Death has been much on everyone’s minds lately. Our own, possibly. The deaths of those who have fallen to the coronavirus (COVID-19). Death in general.

Cemeteries were one of the first public places upon which restrictions were lifted. As of mid-May, the archdiocese’s 11 Catholic cemeteries were open for visitation Monday through Saturday from 4 p.m. to 6 p.m., and Sundays from 8 a.m. to 6 p.m.

The news came as a comfort to many. And since the communion of saints — the spiritual union of the members of the Christian Church, living and the dead — is about as close to Mass as we can get now, last week I thought to visit Resurrection Cemetery in Rosemead.

Which, if you’ve never been there, is a massive green space of rolling hills in the middle of the city, with views of the San Gabriel Valley and Mountains to the north. It has shade trees, benches and statues of saints. It has tucked-away sections and a mausoleum and a visitor’s center, and enough paved road so you can take an actual hourlong walk.

I don’t know anyone who’s buried there, but that didn’t matter.

People often ask me to pray for them. I take such requests seriously, and if at all possible, I try to go a teeny bit out of my way. I’ll walk the half-hour to a nearby church and pray a rosary in the Mary grotto there, for example, or the Stations of the Cross.

So that’s what I did at Resurrection Cemetery.

I walked, and I prayed the Glorious Mysteries for the suffering of the world, and I checked out the people.

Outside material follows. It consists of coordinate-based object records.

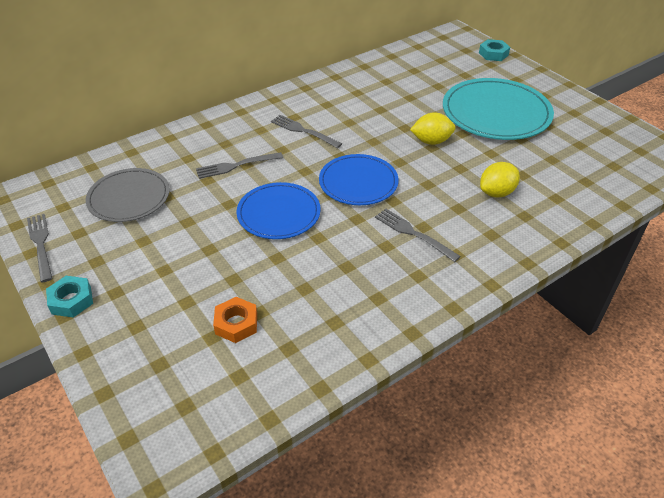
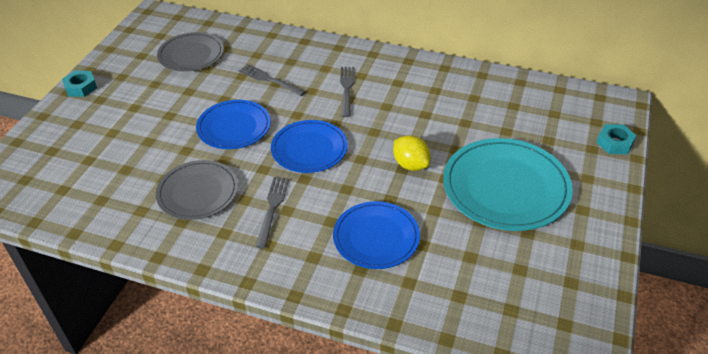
camera: 55 degrees right, 0 degrees up
grey fork [27,214,53,282] -> none
orange nut [213,297,257,343] -> none
yellow lemon [480,162,520,197] -> blue plate [333,201,420,269]
none -> grey plate [156,160,238,220]

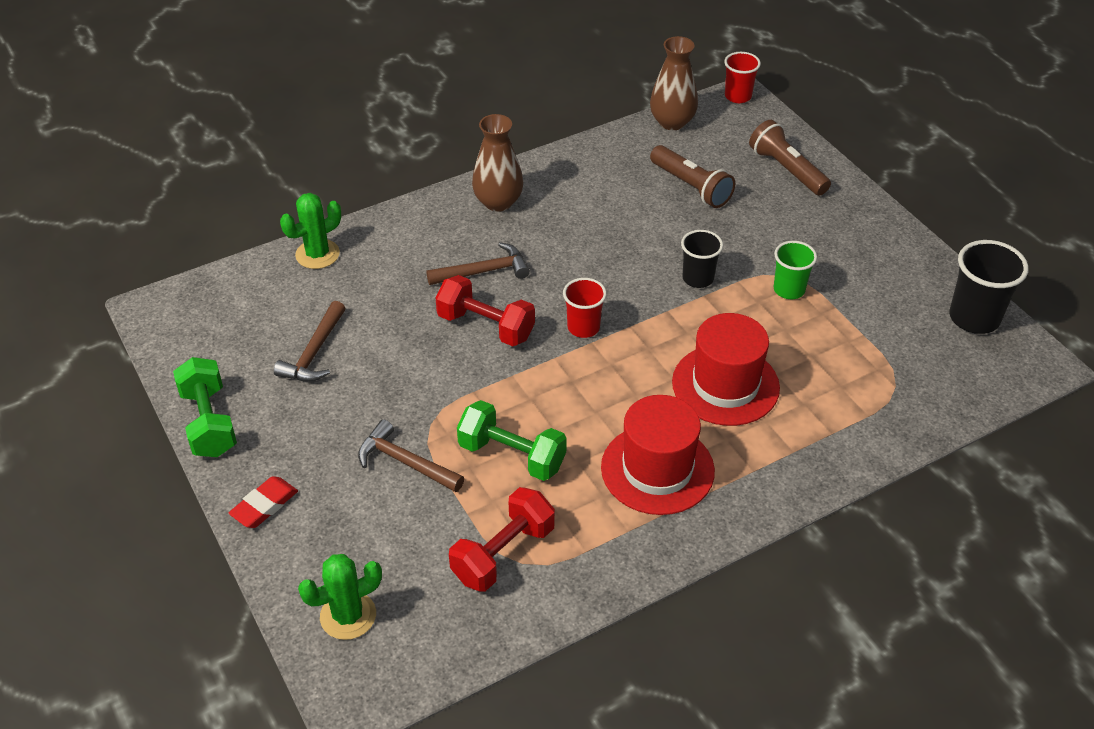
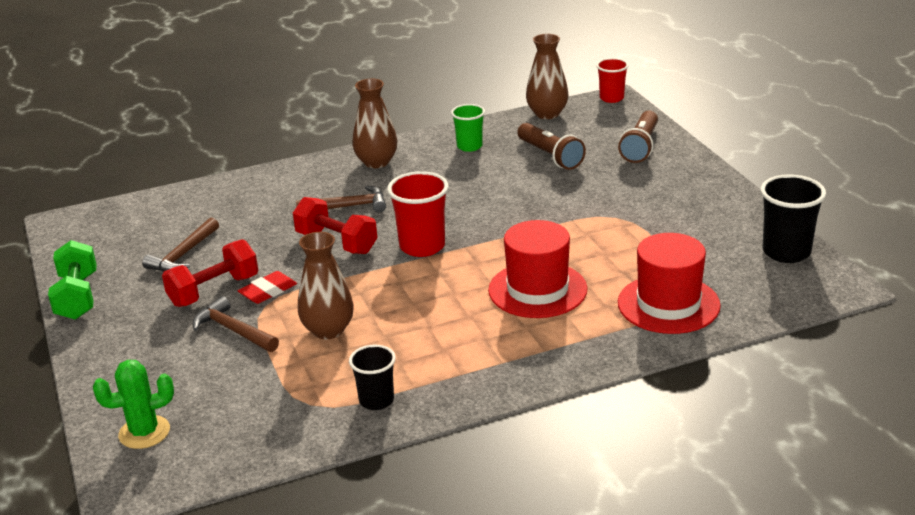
camera: 10 degrees right, 15 degrees down
red eraser [229,476,298,528] -> red eraser moved to [238,271,297,304]
green cactus [280,193,341,269] -> none
red dumbbell [449,487,555,592] -> red dumbbell moved to [162,239,258,307]
green dumbbell [457,400,567,481] -> brown vase [298,232,354,339]
red cup [563,278,607,338] -> red cup [387,171,449,257], size x1.56
red hat [601,395,715,515] -> red hat moved to [618,233,721,334]
black cup [681,230,723,288] -> black cup moved to [349,345,396,410]
brown flashlight [749,120,831,196] -> brown flashlight turned 135 degrees counterclockwise [618,110,658,163]
green cup [773,241,817,299] -> green cup moved to [451,104,485,152]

Thirstily, I checked out the people! I hadn’t been among that many human beings, in the flesh, for weeks.

A man in work boots, skin weathered by the sun, tenderly clipped the grass around a gravestone. Women unwrapped snacks, corralled kids, smoothed blankets on the grass. A father, mother, and little daughter had set up shop beneath an umbrella, ranchera music playing softly from their car radio.

Strolling along in the sun, pesky mask in place, I waved at anyone whose eye I could catch, or said “Hey,” and failing that, greeted everyone silently.

A group of teens, one with bright blue hair, streamed across the lawn with pots of pink azaleas. A couple of guys on lowrider motorcycles tooled in. A few minutes later I saw them, helmets off, heads bowed over a stone, discussing how to place their several bouquets of flowers.

All around, people knelt by the graves of mothers, fathers, sons, daughters, uncles, aunts, grandmothers, and grandfathers, friends.

A woman tends to flowers at a grave in Resurrection Cemetery May 27. (JohnMichael Filippone)

I thought back to the first Mass I’d attended as a sincere seeker, a worshipper.

It was a weekday noon Mass, in the mid-1990s, at St. Basil’s in Koreatown. I’d been raised Protestant. But to see people of all ages, races, and demographics kneeling, before an altar, in the middle of a bustling city and the middle of the day, was that first time a shocking sight. The intimacy was such that I almost thought I should turn my head.

The hushed silence, the smell of incense and wax, the shafts of light filtering high above through stained glass, the bowed heads: all spoke of the intersection of time and eternity.

That sense of consecrated time and space eventually led me to convert.

That sense of consecrated time and space is what I’ve missed most during lockdown.

We’ve all suited up, showed up, soldiered on. “It’s not that bad,” we’ve told ourselves. “I can do this.” I, for one, have found the livestream Masses a lifeline. Daily from my room I thank the many people who go into putting them on, from the priest on down.

But the fact is a livestream Mass is not a real Mass, not by a long shot.

The fact is we are not made for masks, and shields, and gloves, and a life lived in front of a laptop.

We’re made for the smell of grass, and sharing food with friends, and kneeling on the consecrated ground beneath which a person we love has been buried.

We’re made for breathing the same air, and looking one another in the eye, and the real body and real blood of Our Lord.

And it took walking through a cemetery, among his people, for me to realize how incredibly deeply I have missed him.

Before leaving, I got to use a public restroom for the first time in two months. That, too, was a thrill; a sign of normalcy. We’re together again. The world is getting back to the business of life.

“And after this, our exile, show unto us the blessed fruit of thy womb, Jesus.

O clement, O loving, O sweet Virgin Mary.

Pray for us O Holy Mother of God,

That we may be made worthy of the promises of Christ.”